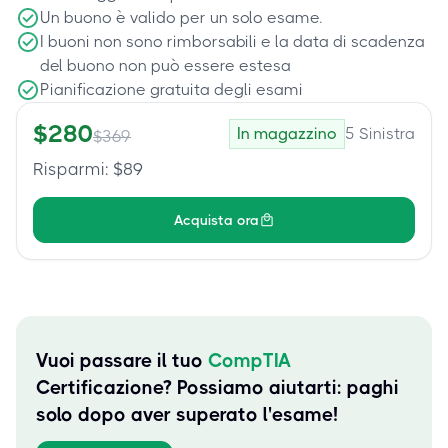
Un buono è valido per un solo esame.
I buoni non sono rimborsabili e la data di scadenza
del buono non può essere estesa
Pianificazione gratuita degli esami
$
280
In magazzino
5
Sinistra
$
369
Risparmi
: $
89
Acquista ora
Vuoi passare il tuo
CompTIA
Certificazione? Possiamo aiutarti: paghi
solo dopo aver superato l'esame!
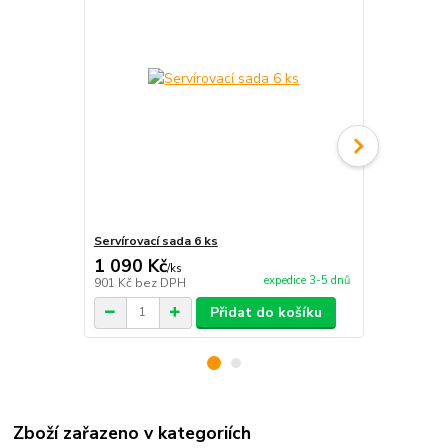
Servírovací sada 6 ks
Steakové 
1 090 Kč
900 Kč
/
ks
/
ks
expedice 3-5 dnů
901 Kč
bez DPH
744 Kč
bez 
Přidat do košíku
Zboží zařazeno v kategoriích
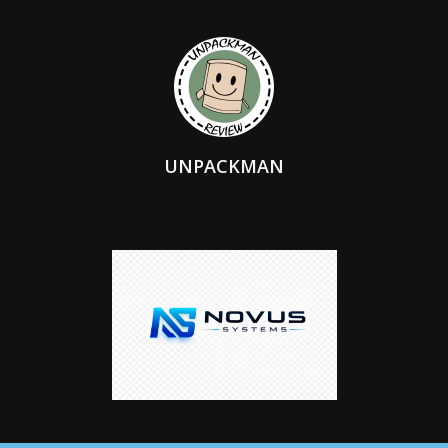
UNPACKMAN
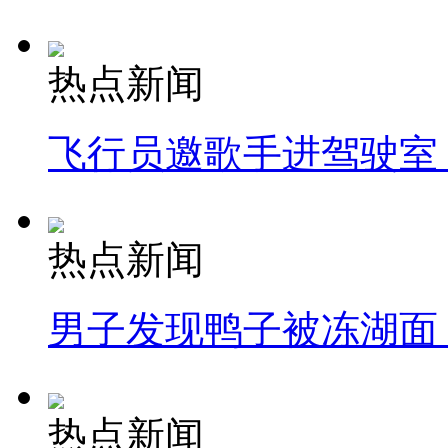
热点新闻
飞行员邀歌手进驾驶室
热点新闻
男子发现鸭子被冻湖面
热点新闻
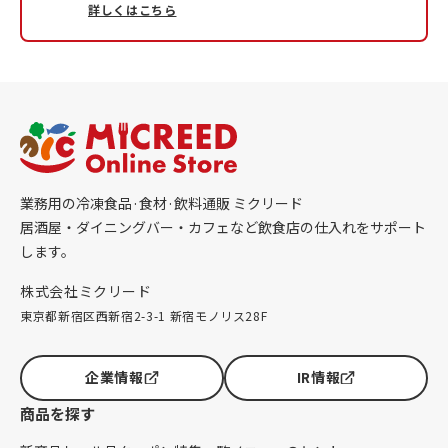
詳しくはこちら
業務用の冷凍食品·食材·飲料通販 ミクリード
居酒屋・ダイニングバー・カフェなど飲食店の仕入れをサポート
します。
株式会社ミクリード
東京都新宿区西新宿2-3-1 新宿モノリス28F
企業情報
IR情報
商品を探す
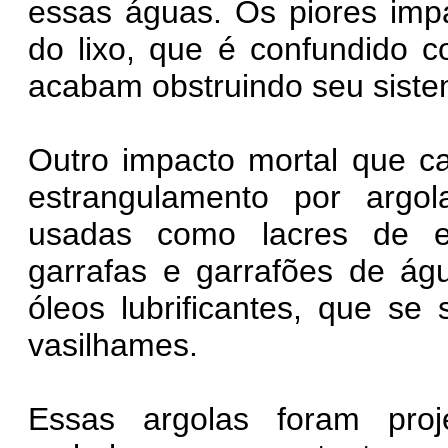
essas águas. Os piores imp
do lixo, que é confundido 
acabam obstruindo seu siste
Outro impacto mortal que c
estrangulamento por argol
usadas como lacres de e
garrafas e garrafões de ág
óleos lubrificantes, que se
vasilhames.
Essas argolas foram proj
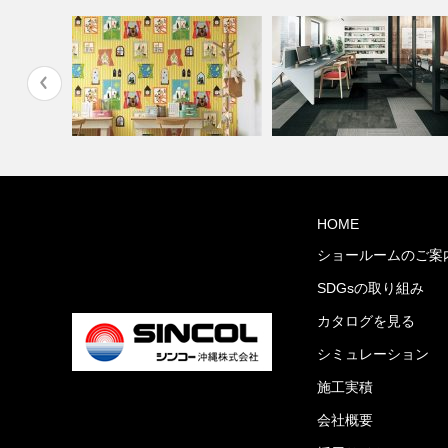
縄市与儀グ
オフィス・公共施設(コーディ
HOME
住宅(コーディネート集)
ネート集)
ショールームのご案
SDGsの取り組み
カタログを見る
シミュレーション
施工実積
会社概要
* * *
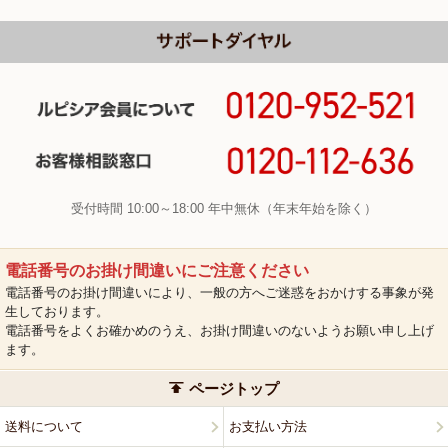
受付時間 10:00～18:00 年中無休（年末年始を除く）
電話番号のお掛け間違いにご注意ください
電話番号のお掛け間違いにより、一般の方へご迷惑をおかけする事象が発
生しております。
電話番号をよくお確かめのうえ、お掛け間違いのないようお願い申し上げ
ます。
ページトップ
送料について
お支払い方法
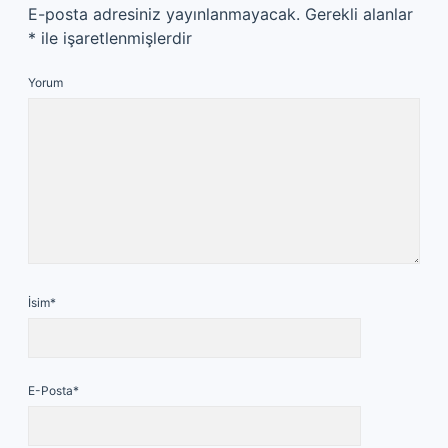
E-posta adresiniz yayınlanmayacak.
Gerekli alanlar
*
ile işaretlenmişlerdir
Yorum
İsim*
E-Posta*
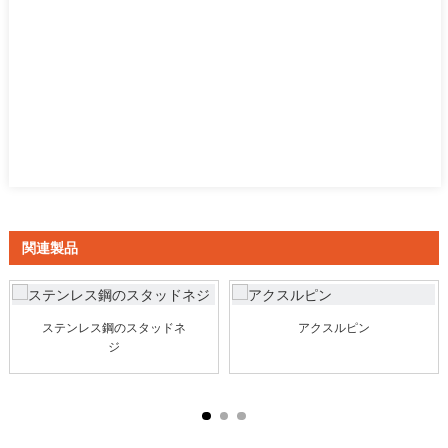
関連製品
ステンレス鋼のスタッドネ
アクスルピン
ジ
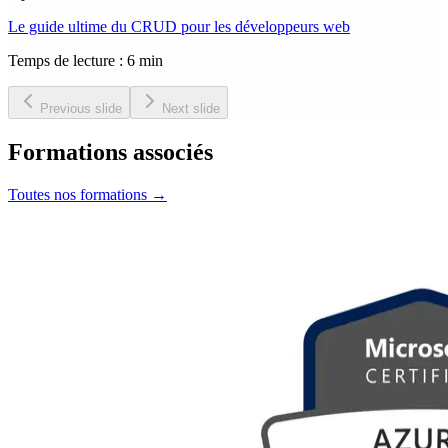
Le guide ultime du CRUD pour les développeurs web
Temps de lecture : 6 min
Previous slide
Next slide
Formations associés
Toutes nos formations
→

__Exercise directions__
Copy word for word the lines of the records above from the one with "Un buono è valido per un solo esame." up to and including the one with "essas águas. Os piores imp". Skip the pictures.

__Exercise solution__
Un buono è valido per un solo esame.
I buoni non sono rimborsabili e la data di scadenza
del buono non può essere estesa
Pianificazione gratuita degli esami
$
280
In magazzino
5
Sinistra
$
369
Risparmi
: $
89
Acquista ora
Vuoi passare il tuo
CompTIA
Certificazione? Possiamo aiutarti: paghi
solo dopo aver superato l'esame!
Servírovací sada 6 ks
Steakové 
1 090 Kč
900 Kč
/
ks
/
ks
expedice 3-5 dnů
901 Kč
bez DPH
744 Kč
bez 
Přidat do košíku
Zboží zařazeno v kategoriích
UNPACKMAN
热点新闻
飞行员邀歌手进驾驶室
热点新闻
男子发现鸭子被冻湖面
热点新闻
詳しくはこちら
業務用の冷凍食品·食材·飲料通販 ミクリード
居酒屋・ダイニングバー・カフェなど飲食店の仕入れをサポート
します。
株式会社ミクリード
東京都新宿区西新宿2-3-1 新宿モノリス28F
企業情報
IR情報
商品を探す
essas águas. Os piores imp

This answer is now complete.